The goal of SLAM is to provide a continual estimate of where a moving, autonomous device is located is located along its posture within its environment, both vertically and horizontally, while also constructing a 3D map as the robot navigates its environment. SLAM, which is also used extensively in augmented/virtual reality applications, can use a variety of sensing and location techniques such as lidar, GPS, and cameras.
Visual SLAM relies solely on cameras, and is the preferred method for autonomous aerial vehicles. However, cameras require extensive processing, which increases the amount of power needed and the overall weight for the battery. That added weight is incompatible with micro aerial vehicles – some of which can be mere centimeters.
A team of faculty and students, led by Professors Hun-Seok Kim, David Blaauw, and Dennis Sylvester, have created the first visual SLAM processor on a single chip that provides highly accurate, low-power, and real-time results.
“Our processor can be integrated into the camera so that as the camera moves, the processor continuously computes its location and posture, while accurately mapping the surrounding area,” said Ziyun Li, a doctoral student working on the project.

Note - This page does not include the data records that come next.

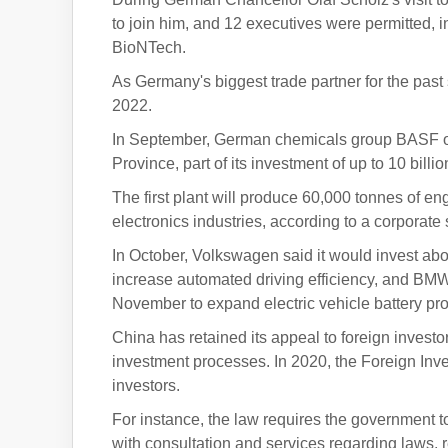
to join him, and 12 executives were permitted,
BioNTech.
As Germany's biggest trade partner for the past
2022.
In September, German chemicals group BASF op
Province, part of its investment of up to 10 billi
The first plant will produce 60,000 tonnes of e
electronics industries, according to a corporate
In October, Volkswagen said it would invest about
increase automated driving efficiency, and BMW 
November to expand electric vehicle battery pro
China has retained its appeal to foreign invest
investment processes. In 2020, the Foreign Inves
investors.
For instance, the law requires the government t
with consultation and services regarding laws, 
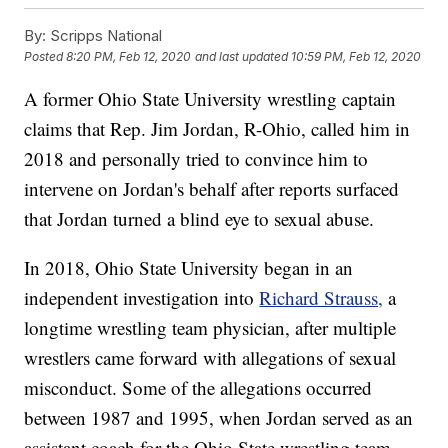
By:
Scripps National
Posted
8:20 PM, Feb 12, 2020
and last updated
10:59 PM, Feb 12, 2020
A former Ohio State University wrestling captain
claims that Rep. Jim Jordan, R-Ohio, called him in
2018 and personally tried to convince him to
intervene on Jordan's behalf after reports surfaced
that Jordan turned a blind eye to sexual abuse.
In 2018, Ohio State University began in an
independent investigation into
Richard Strauss,
a
longtime wrestling team physician, after multiple
wrestlers came forward with allegations of sexual
misconduct. Some of the allegations occurred
between 1987 and 1995, when Jordan served as an
assistant coach for the Ohio State wrestling team.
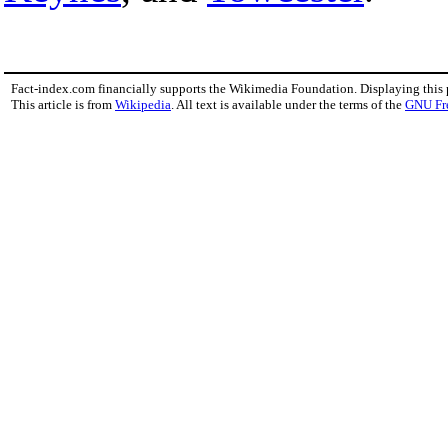
Fact-index.com financially supports the Wikimedia Foundation. Displaying this
This article is from
Wikipedia
. All text is available under the terms of the
GNU Fr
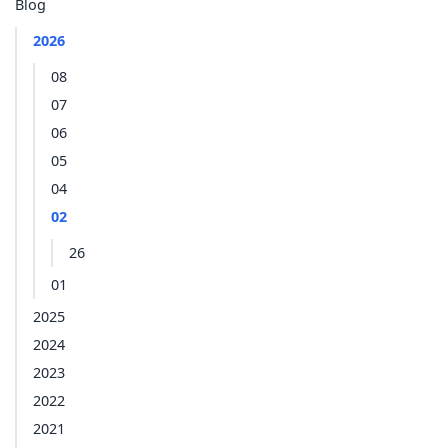
Blog
2026
08
07
06
05
04
02
26
01
2025
2024
2023
2022
2021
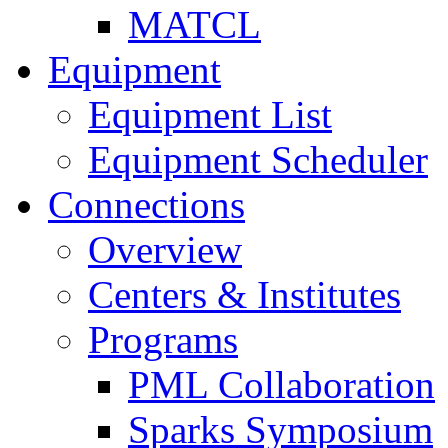
MATCL
Equipment
Equipment List
Equipment Scheduler
Connections
Overview
Centers & Institutes
Programs
PML Collaboration
Sparks Symposium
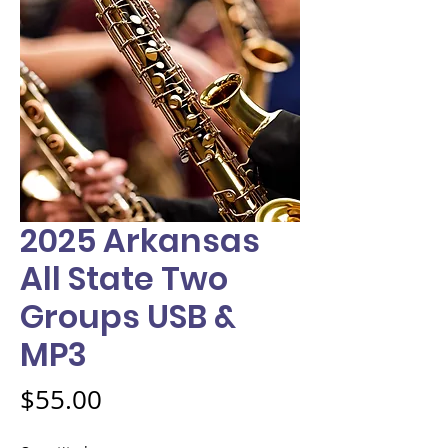
2025 Arkansas
All State Two
Groups USB &
MP3
Price
$55.00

The researchers were able to do this using convolutional neural networks (CNNs), a deep learning algorithm that has proven to be highly successful in image analysis. However, since CNNs require significant resources for computation and memory, they first needed to develop hardware that could support a CNN while flying onboard a drone.
Similar systems developed by others had resulted in an incomplete SLAM system, or one that was limited in quality and range. A more recent attempt required an off-chip high-precision inertial measurement unit to simplify the complexity that comes with using CNN, which increased both the cost and the power.
“We implemented a single chip system,” said Li, “that allowed us to use the computation-heavy and accurate CNN algorithm to identify features.” The system also accounted for drift (i.e., small errors that accumulate when mapping a path), resulting in a highly accurate map of the surrounding area.
The system was tested on the industrial standard KITTI benchmark, which is often used to compare the vision systems used in autonomous vehicles. It achieved 97.9% accuracy in translation and 99.34% in rotation on KITTI rendering automotive scenes over 1km. The 10.92mm2 chip consumed 243.6mW to process 80fps VGA at 3.6TOPS/W, marking a 15x improvement in performance and 1.44x in energy efficiency over existing systems.
Future applications of the technology include facilitating human computer interactions, such as virtual reality scenarios where changing the position of your head signals a specific intention.
The research is described in the paper, An 879GOPS 243mW 80fps VGA Fully Visual CNN-SLAM Processor for Wide-Range Autonomous Exploration, by Ziyun Li, Yu Chen, Luyao Gong, Lu Liu, Dennis Sylvester, David Blaauw, and Hun-Seok Kim.